Il protagonista del romanzo usa la voce della donna amata come un vero e proprio feticcio. L'ultima annotazione è sul significato e l'importanza che la voce riveste nel lavoro analitico. Nella psicoanalisi tradizionale, l'eloquio è spesso l'unico canale di contatto tra paziente e analista e soprattutto, come asserisce Lacan, il simbolico passa per la voce. Quell'holding restitutivo e ristrutturante che l'analista compie nei confronti del paziente è di natura prevalentemente vocale. La 'cura delle parole', definizione data della psicoanalisi da una delle prime pazienti di Freud, cerca di ricomporre trame spezzate, di apportare un senso, là dove è andato perduto o dove non sembra esserci mai stato.

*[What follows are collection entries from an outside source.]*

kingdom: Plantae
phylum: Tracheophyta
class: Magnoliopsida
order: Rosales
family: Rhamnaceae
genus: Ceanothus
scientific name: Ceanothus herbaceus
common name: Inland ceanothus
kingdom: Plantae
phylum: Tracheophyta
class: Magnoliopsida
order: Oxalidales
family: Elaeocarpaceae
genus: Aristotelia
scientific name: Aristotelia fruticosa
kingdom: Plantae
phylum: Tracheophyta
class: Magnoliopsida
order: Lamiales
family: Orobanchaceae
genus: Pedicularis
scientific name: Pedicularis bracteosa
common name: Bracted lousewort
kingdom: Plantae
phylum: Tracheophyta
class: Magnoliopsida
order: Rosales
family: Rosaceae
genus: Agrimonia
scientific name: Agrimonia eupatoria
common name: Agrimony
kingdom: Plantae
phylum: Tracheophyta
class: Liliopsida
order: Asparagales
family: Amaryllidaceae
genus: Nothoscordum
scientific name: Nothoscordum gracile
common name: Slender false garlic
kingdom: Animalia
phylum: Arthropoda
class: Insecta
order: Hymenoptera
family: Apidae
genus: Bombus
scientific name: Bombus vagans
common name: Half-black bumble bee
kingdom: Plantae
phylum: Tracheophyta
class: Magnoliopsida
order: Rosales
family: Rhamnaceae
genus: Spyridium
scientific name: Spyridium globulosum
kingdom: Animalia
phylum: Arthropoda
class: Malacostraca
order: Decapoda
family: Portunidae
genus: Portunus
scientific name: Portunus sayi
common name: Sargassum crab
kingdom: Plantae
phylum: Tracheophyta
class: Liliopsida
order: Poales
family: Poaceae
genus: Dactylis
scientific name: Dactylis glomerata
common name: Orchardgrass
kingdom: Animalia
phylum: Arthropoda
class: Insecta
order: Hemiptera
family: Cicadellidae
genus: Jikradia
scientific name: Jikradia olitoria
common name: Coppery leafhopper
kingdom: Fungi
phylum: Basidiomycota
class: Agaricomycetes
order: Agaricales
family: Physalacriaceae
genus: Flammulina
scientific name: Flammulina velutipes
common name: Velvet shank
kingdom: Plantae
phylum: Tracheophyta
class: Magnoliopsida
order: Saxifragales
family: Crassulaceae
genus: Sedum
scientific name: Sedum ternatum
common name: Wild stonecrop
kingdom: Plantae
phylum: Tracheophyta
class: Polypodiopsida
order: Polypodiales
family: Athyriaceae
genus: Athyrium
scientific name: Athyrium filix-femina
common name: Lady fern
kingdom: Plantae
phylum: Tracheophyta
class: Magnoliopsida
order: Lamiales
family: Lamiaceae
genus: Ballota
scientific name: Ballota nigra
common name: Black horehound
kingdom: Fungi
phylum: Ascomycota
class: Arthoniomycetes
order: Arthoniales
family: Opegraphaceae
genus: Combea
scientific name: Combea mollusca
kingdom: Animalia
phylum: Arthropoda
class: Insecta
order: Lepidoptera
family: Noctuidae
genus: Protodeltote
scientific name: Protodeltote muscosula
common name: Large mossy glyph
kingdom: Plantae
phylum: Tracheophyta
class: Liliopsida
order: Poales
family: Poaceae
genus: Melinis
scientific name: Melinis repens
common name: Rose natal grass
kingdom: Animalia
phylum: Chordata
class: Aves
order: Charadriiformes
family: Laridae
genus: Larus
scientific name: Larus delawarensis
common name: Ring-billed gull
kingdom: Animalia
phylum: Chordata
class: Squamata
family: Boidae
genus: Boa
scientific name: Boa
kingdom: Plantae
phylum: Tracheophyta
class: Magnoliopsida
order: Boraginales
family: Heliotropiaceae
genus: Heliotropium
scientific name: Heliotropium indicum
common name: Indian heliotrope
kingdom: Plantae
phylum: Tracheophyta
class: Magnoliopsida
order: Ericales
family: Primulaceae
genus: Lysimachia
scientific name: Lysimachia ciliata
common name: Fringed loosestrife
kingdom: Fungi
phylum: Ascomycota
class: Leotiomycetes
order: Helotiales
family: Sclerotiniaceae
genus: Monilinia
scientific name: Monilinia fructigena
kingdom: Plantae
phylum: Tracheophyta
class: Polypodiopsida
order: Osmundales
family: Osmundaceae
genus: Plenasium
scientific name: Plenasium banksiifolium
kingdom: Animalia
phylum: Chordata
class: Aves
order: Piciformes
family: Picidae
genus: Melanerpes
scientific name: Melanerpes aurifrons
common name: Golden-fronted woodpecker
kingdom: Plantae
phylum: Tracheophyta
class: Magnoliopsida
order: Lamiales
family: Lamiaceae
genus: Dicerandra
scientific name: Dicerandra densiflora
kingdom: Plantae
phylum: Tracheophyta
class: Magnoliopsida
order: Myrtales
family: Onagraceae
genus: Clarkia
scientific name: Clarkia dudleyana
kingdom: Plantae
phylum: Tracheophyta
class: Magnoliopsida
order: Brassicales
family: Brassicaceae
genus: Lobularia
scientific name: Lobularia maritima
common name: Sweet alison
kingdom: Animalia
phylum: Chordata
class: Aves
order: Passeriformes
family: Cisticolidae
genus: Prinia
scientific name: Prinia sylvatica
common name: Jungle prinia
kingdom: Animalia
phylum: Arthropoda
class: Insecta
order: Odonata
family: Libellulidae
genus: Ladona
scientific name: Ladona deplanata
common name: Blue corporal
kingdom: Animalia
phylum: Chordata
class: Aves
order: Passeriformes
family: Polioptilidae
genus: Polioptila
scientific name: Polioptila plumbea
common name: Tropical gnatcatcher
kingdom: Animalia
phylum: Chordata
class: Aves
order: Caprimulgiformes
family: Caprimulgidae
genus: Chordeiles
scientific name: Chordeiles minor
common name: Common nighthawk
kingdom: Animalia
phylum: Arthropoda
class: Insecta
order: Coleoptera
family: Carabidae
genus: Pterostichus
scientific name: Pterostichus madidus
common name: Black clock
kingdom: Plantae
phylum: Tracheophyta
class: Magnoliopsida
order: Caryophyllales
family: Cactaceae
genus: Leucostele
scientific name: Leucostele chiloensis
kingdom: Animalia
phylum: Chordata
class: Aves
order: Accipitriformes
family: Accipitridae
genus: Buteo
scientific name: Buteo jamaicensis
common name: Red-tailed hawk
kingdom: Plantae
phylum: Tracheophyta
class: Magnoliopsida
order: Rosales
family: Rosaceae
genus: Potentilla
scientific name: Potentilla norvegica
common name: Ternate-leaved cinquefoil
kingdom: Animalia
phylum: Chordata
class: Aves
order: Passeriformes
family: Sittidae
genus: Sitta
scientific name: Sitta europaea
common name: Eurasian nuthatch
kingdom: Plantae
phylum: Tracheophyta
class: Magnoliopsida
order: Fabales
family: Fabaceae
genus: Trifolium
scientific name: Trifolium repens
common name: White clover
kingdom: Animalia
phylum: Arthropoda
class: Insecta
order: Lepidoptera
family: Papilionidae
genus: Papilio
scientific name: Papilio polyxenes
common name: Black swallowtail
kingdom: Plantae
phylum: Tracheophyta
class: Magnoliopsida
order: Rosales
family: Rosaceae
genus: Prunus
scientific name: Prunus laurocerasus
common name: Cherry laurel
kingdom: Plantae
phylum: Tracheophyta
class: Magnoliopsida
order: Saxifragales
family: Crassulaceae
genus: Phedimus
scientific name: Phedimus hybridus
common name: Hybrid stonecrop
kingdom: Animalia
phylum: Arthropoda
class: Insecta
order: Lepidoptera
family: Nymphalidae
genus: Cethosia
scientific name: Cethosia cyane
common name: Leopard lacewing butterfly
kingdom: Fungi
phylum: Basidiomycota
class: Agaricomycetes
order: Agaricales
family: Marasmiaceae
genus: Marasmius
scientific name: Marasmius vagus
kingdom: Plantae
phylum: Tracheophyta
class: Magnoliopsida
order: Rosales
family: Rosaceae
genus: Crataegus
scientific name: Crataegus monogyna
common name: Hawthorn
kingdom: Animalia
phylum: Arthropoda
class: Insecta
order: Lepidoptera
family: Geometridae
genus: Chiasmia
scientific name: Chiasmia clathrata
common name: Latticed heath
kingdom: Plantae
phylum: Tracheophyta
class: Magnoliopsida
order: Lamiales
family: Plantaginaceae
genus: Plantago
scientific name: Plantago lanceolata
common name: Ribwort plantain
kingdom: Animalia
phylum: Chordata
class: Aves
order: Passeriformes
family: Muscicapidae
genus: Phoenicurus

L'enfasi sulla voce è ancora più grande se a parlare è un ipnoterapeuta come il grande Milton Erikson:
"E voglio che tu scelga un momento nel passato in cui eri una bambina piccola piccola. E la mia voce ti accompagnerà. E la mia voce si muterà in quella dei tuoi genitori, dei tuoi vicini, dei tuoi amici, dei tuoi compagni di scuola e di giochi, dei tuoi maestri. E voglio che ti ritrovi seduta in classe, bambina Piccola che si sente felice di qualcosa, qualcosa avvenuto tanto tempo fa, qualcosa tanto tempo fa dimenticato".
Anche questa è una questione d'amore.